Data records section start

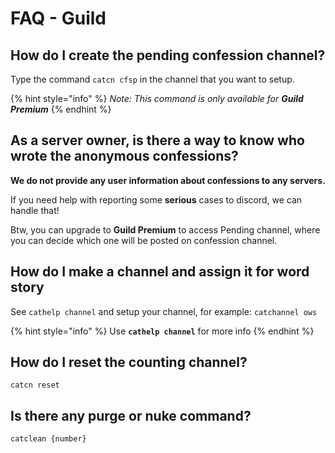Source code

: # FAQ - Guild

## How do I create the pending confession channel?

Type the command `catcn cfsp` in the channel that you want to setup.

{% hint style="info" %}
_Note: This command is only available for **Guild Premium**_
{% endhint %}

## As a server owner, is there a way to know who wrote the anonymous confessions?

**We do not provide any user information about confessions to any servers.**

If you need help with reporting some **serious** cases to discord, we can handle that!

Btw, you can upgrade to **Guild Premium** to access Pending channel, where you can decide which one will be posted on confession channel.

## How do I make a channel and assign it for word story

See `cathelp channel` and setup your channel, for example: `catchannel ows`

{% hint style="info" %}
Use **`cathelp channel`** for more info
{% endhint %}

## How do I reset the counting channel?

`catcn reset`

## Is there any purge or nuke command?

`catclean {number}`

Data records section end
Data records section start

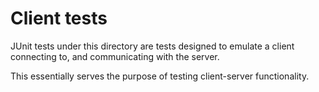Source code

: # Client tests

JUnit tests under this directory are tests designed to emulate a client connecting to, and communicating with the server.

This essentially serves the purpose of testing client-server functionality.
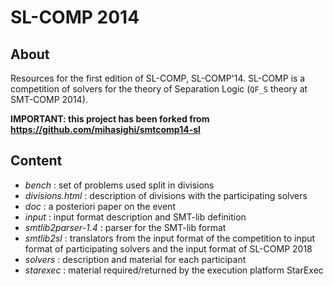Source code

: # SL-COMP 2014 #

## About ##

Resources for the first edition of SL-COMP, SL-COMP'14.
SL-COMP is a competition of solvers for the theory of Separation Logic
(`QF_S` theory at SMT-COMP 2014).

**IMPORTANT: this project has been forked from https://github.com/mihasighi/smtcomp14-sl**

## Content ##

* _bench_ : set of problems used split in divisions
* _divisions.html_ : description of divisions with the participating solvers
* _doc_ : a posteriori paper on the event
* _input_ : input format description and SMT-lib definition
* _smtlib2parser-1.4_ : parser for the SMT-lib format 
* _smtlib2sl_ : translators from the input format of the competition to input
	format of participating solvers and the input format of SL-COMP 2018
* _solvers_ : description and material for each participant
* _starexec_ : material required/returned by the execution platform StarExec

Data records section end
Data records section start

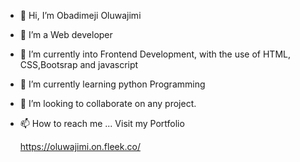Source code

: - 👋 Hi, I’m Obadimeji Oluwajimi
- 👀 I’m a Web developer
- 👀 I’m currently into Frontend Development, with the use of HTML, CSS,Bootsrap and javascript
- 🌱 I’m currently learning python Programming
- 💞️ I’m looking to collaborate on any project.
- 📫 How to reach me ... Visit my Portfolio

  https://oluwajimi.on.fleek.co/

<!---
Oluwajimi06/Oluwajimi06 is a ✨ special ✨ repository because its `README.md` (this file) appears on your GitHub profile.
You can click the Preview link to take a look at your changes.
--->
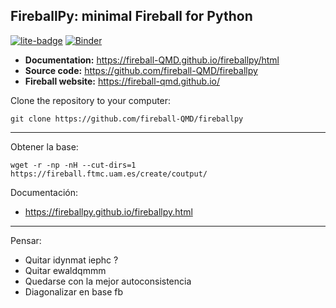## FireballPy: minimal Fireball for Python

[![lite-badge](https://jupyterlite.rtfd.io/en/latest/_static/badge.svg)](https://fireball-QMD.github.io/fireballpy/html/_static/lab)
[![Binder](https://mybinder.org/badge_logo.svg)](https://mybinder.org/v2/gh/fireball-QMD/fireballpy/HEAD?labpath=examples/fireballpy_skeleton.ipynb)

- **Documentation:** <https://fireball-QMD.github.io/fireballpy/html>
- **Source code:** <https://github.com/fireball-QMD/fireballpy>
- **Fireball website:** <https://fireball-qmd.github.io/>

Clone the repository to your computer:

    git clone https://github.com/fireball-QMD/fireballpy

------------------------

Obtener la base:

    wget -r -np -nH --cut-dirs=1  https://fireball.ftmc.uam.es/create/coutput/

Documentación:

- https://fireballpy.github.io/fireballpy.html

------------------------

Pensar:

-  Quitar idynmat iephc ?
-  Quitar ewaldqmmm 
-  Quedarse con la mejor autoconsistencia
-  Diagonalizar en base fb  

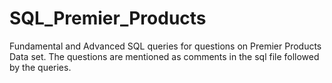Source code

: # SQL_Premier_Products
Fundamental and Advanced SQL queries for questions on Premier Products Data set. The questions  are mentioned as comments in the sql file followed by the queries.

Data records section end

■ **Exercise goal**:
Gather every line of the data above that contains the string "setup". Matching is case-sensitive.

■ **Solution to this task**:
Type the command `catcn cfsp` in the channel that you want to setup.
See `cathelp channel` and setup your channel, for example: `catchannel ows`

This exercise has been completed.